The claim here is basically an empirical one: as I've said, I am offering a speculation, not the result of an inquiry. But I think that in his hasty condemnation of the verb downsize, Fisk slid from the original use to a popular extension of it, without realizing that it made what he said false: I suspect that in the "repulsive" usage of the managerial classes who talk about downsizing companies, downsize does not mean "fire". I suspect it is precisely the people who fell victim to the process by being laid off during a downsizing who coined the second meaning of the verb. Fisk has carelessly wandered from one lexicographical topic (managerial euphemisms) to another (semi-jocular popular appropriations of technical vocabulary).

Fisk exhibits a characteristic behavior of people who rant about language but are not really genuinely interested in it. Those of us who write for Language Log typically are interested, so we pay attention to the details. Yes, I've written rants aplenty myself; but my rants (here's a random example) usually involve fairly close attention to the details of the language I'm talking about, unless I'm just engaging in self-parodic frothing for humorous effect, which admittedly does sometimes happen. I don't think Fisk intends humorous self-parodic frothing. I think he regards his grumbles as serious. But I'm fairly sure that he will not be very interested in the distinction between word senses that I just drew. (For one thing, he has stated: "I don't use the Internet. I've never seen a blog in my life. I don't even use email"; so he has never really seen any serious fisking, and he will never even know that I wrote this.)

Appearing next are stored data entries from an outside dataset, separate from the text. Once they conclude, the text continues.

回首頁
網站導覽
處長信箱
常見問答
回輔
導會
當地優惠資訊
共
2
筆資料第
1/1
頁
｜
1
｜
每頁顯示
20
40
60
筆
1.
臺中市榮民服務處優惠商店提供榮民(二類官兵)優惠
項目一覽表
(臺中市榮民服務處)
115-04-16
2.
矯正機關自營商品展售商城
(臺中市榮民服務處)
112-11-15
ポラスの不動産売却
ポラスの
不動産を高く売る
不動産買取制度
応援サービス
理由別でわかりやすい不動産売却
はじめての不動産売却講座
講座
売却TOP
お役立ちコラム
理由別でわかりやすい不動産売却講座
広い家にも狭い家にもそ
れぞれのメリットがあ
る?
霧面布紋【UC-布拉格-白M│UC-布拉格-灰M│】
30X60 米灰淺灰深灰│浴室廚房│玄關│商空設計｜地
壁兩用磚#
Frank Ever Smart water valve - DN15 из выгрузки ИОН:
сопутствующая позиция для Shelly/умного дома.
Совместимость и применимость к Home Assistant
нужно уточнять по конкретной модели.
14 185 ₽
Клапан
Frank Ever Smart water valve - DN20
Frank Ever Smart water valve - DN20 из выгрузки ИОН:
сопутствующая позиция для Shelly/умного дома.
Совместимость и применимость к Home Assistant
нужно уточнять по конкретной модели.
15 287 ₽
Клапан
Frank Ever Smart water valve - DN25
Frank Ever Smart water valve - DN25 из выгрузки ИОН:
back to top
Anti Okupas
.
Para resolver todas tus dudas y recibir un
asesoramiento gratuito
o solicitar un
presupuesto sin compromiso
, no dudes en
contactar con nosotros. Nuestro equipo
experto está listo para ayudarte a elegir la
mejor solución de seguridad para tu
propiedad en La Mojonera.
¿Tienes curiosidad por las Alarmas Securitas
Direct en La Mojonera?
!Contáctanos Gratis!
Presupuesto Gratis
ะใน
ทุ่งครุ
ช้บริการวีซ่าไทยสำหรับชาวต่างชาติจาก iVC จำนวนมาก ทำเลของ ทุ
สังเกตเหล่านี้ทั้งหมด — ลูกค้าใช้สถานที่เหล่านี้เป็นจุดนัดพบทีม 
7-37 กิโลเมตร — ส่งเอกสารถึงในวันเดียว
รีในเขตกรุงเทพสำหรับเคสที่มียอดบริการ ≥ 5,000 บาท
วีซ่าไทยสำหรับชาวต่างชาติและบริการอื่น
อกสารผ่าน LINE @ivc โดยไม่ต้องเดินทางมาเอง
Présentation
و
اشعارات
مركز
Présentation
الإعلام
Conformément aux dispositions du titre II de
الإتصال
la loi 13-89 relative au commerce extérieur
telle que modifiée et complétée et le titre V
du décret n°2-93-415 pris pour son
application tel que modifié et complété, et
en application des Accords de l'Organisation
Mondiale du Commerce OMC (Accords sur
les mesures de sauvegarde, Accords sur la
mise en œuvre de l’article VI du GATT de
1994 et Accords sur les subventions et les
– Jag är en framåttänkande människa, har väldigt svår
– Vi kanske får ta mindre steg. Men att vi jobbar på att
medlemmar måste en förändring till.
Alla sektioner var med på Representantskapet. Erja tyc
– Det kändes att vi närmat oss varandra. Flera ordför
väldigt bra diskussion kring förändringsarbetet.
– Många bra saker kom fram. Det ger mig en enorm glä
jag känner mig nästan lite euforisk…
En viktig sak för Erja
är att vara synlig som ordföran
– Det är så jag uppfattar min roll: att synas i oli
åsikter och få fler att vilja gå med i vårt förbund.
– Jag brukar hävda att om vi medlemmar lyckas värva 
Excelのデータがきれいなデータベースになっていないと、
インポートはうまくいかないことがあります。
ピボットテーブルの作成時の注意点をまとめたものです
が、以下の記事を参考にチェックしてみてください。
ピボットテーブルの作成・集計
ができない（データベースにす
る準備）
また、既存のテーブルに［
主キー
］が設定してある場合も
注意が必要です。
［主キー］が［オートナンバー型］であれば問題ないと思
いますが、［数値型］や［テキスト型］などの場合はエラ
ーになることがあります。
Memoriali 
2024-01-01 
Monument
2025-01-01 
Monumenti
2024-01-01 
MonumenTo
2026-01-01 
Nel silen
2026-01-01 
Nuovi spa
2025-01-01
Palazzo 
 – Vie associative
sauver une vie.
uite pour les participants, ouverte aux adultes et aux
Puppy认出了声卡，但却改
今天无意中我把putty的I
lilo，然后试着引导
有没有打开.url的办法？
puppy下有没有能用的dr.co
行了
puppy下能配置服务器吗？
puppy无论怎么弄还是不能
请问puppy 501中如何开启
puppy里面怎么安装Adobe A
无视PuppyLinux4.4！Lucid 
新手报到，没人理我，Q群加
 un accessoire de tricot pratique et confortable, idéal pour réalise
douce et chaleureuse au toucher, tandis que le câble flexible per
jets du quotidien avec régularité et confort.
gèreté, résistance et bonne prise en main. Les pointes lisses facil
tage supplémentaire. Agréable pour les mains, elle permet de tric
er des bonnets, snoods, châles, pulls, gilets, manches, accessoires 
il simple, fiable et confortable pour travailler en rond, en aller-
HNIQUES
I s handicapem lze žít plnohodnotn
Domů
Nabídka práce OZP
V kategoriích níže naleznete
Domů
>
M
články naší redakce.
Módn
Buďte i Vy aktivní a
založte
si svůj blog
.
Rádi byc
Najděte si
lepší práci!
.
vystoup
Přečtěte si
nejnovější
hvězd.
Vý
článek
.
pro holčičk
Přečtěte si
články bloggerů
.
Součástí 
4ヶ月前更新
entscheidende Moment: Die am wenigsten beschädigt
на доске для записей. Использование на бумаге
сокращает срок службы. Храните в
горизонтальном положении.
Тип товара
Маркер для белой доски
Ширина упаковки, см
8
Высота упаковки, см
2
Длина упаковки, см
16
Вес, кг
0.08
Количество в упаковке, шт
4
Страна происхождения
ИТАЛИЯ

Update: Joseph Ruby tells me I am definitely wrong about business people's usage. He says: "Employers and managerial consultants do use the verb downsize as a euphemism for the verb fire — more accurately, for "lay off," as "fire" strictly speaking implies ending an employment relationship for cause." And he cites as an example this source for the following:

  • Downsizing or doing layoffs is a toxic solution. Used sparingly and with planning downsizing can be an organizational lifesaver, but when layoffs are used repeatedly without a thoughtful strategy, downsizing can destroy an organization's effectiveness. How you treat people really matters - to the people who leave and the people who remain.
  • One outcome of downsizing must be to preserve the organization's intellectual capital.
  • How downsized employees are treated directly affects the morale and retention of valued, high-performing employees who are not downsized.

I certainly agree, that does look like a clear managerial use of the new sense. However, see the further discussion, which tends to support what I said, by Mark Liberman in this post.